Friday, August 28, 2009

Jack London - To Build a Fire

DAY had broken cold and gray, exceedingly cold and gray, when the man turned aside from the main Yukon trail and climbed the high earth-bank, where a dim and little traveled trail led eastward through the fat spruce timberland. It was a steep bank, and he paused for breath at the top, excusing the act to himself by looking at his watch. It was nine o'clock. There was no sun nor hint of sun, though there was not a cloud in the sky. It was a clear day, and yet there seemed an intangible pall over the face of things, a subtle gloom that made the day dark, and that was due to the absence of sun. This fact did not worry the man. He was used to the lack of sun. It had been days since he had seen the sun, and he knew that a few more-days must pass before that cheerful orb, due south, would just peep above the sky-line and dip immediately from view.

The man flung a look back along the way he had come. The Yukon lay a mile wide and hidden under three feet of ice. On top of this ice were as many feet of snow. It was all pure white, rolling in gentle, undulations where the ice jams of the freeze-up had formed.
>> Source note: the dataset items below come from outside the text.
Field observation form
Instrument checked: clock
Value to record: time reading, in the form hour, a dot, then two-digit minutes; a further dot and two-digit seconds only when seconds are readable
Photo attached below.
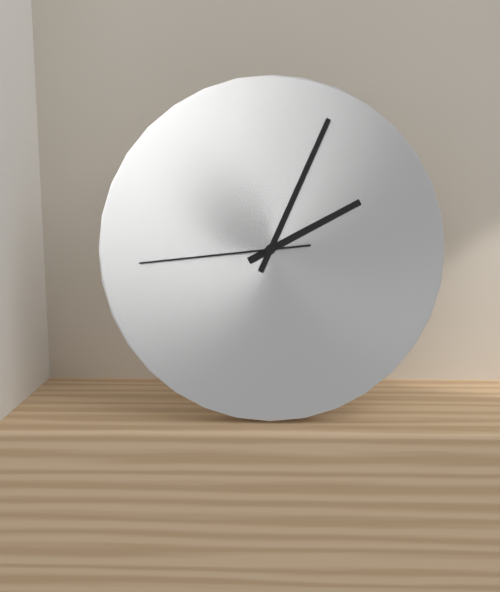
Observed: 2.04.44
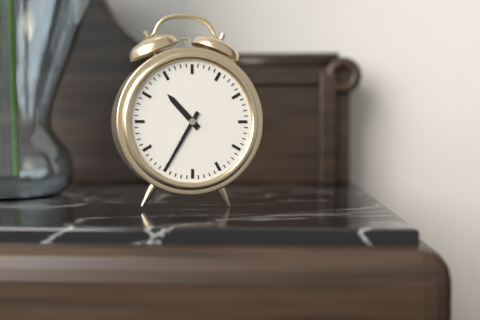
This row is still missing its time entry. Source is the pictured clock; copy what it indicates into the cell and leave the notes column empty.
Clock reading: 10:35
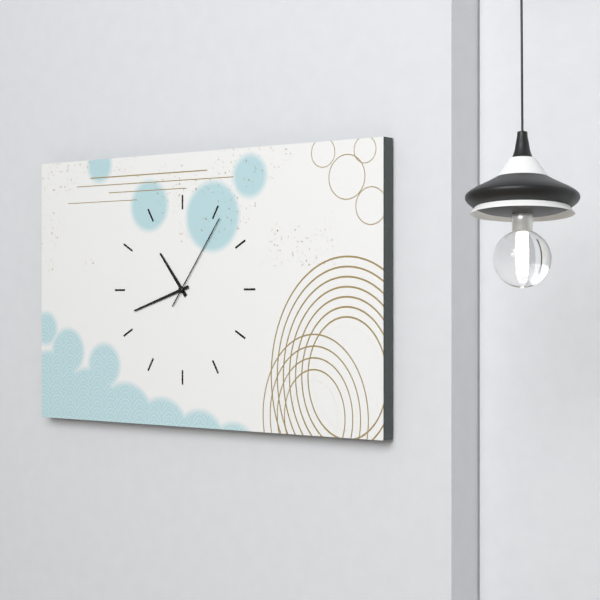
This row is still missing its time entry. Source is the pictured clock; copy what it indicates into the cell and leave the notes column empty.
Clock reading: 10:42:06
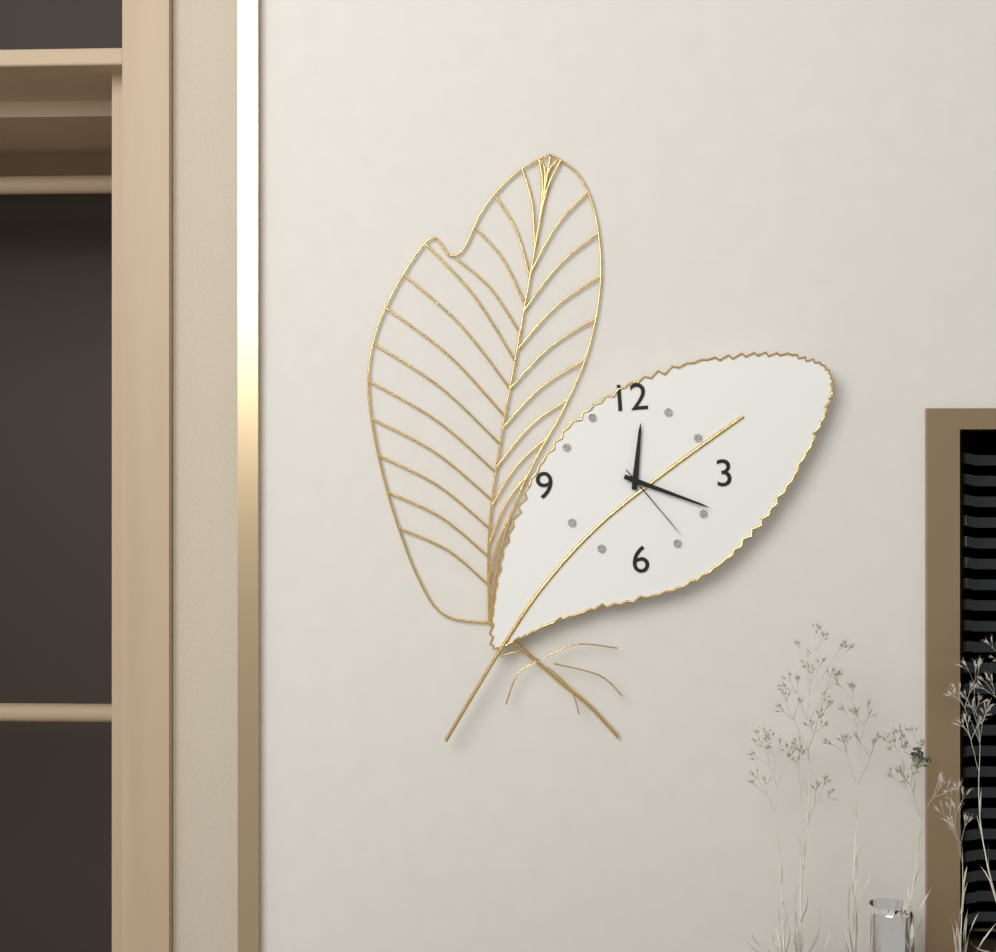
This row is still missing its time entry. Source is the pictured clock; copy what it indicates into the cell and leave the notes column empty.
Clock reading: 12:19:24
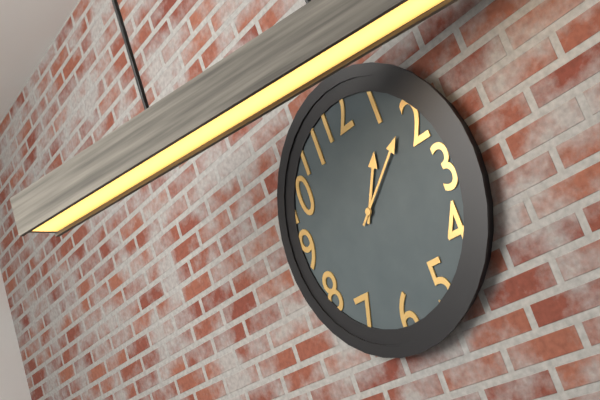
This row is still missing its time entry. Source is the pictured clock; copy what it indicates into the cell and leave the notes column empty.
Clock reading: 1:09
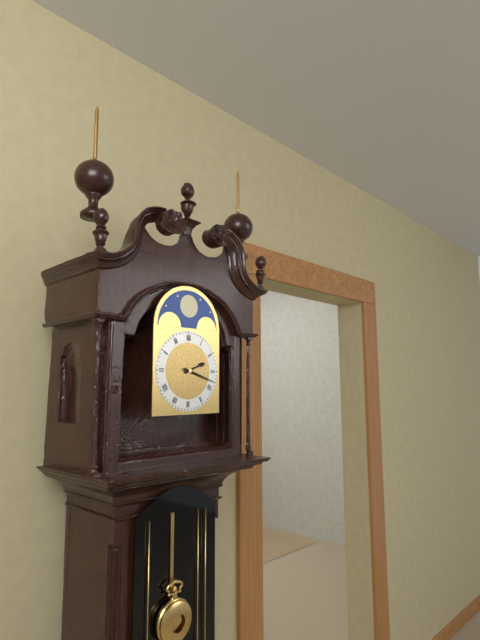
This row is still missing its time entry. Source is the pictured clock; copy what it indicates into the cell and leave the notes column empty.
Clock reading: 2:18
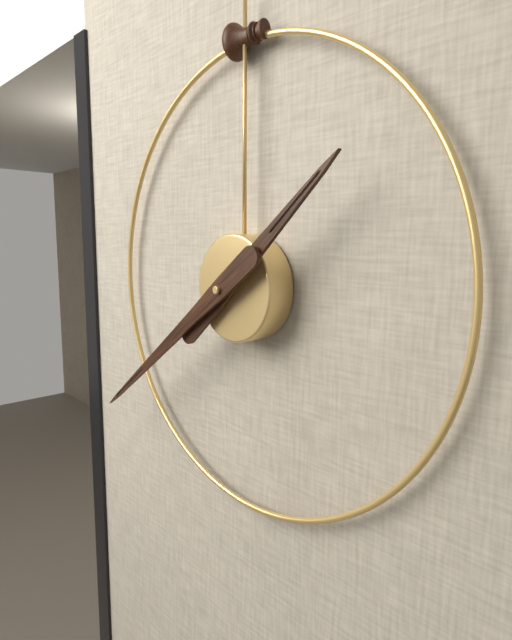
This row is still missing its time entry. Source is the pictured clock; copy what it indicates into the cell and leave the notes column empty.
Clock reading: 1:39
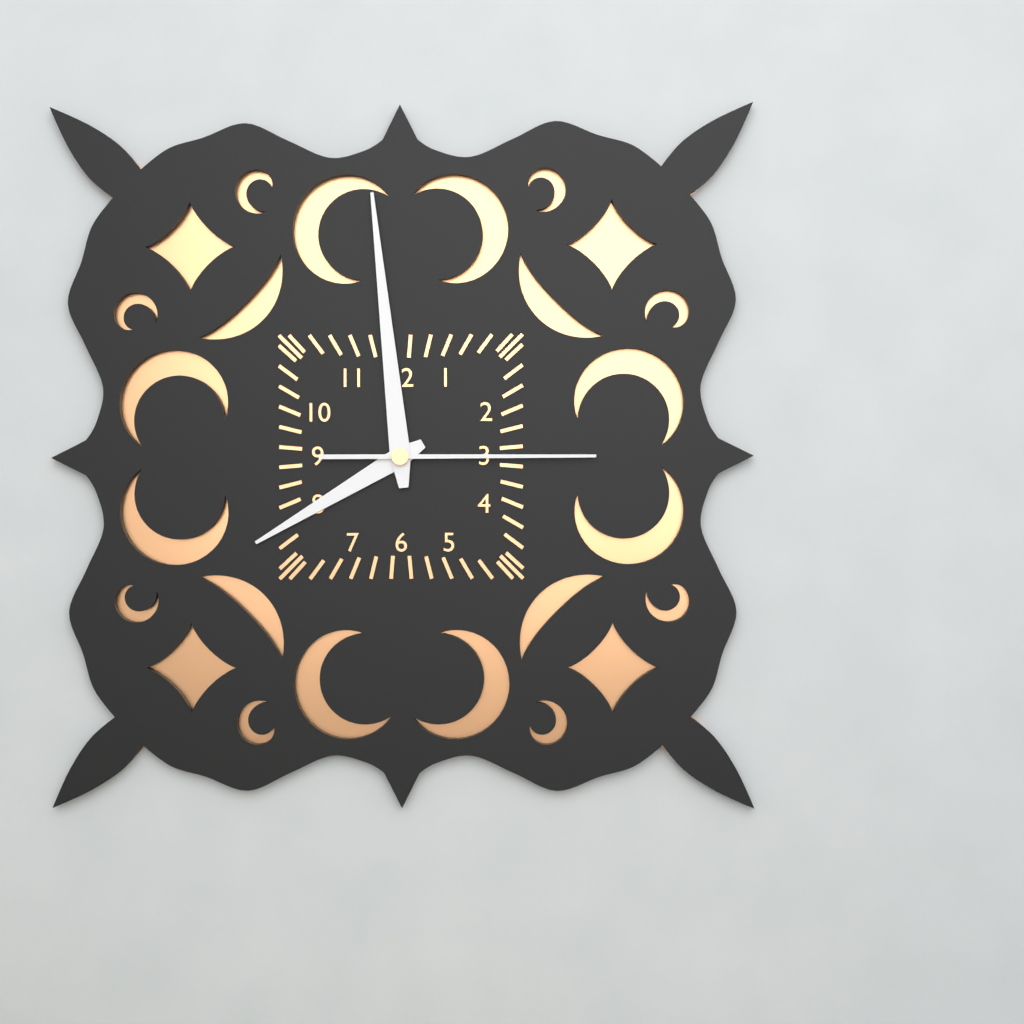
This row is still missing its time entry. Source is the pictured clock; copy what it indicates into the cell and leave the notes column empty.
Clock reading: 7:59:15
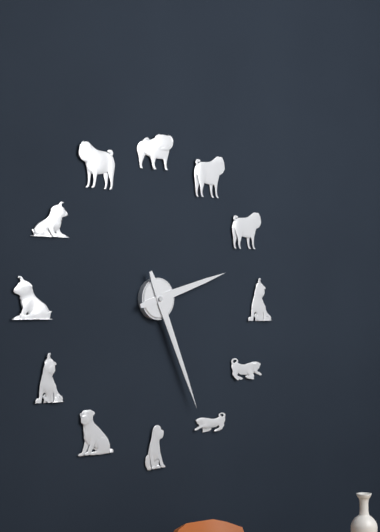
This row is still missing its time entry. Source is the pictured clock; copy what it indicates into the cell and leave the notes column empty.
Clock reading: 2:26
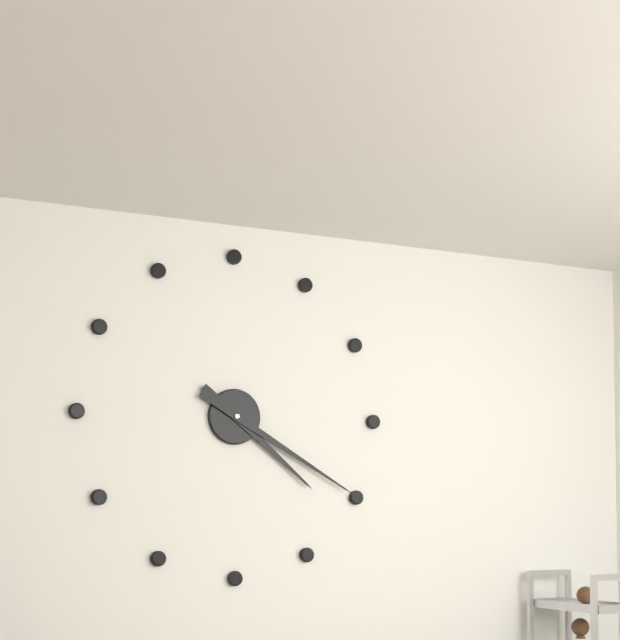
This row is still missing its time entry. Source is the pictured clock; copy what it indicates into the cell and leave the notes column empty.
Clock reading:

North and south, as far as his eye could see, it was unbroken white, save for a dark hairline that curved and twisted from around the spruce-covered island to the south, and that curved and twisted away into the north, where it disappeared behind another spruce-covered island. This dark hair-line was the trail--the main trail--that led south five hundred miles to the Chilcoot Pass, Dyea, and salt water; and that led north seventy miles to Dawson, and still on to the north a thousand miles to Nulato, and finally to St. Michael on Bering Sea, a thousand miles and half a thousand more.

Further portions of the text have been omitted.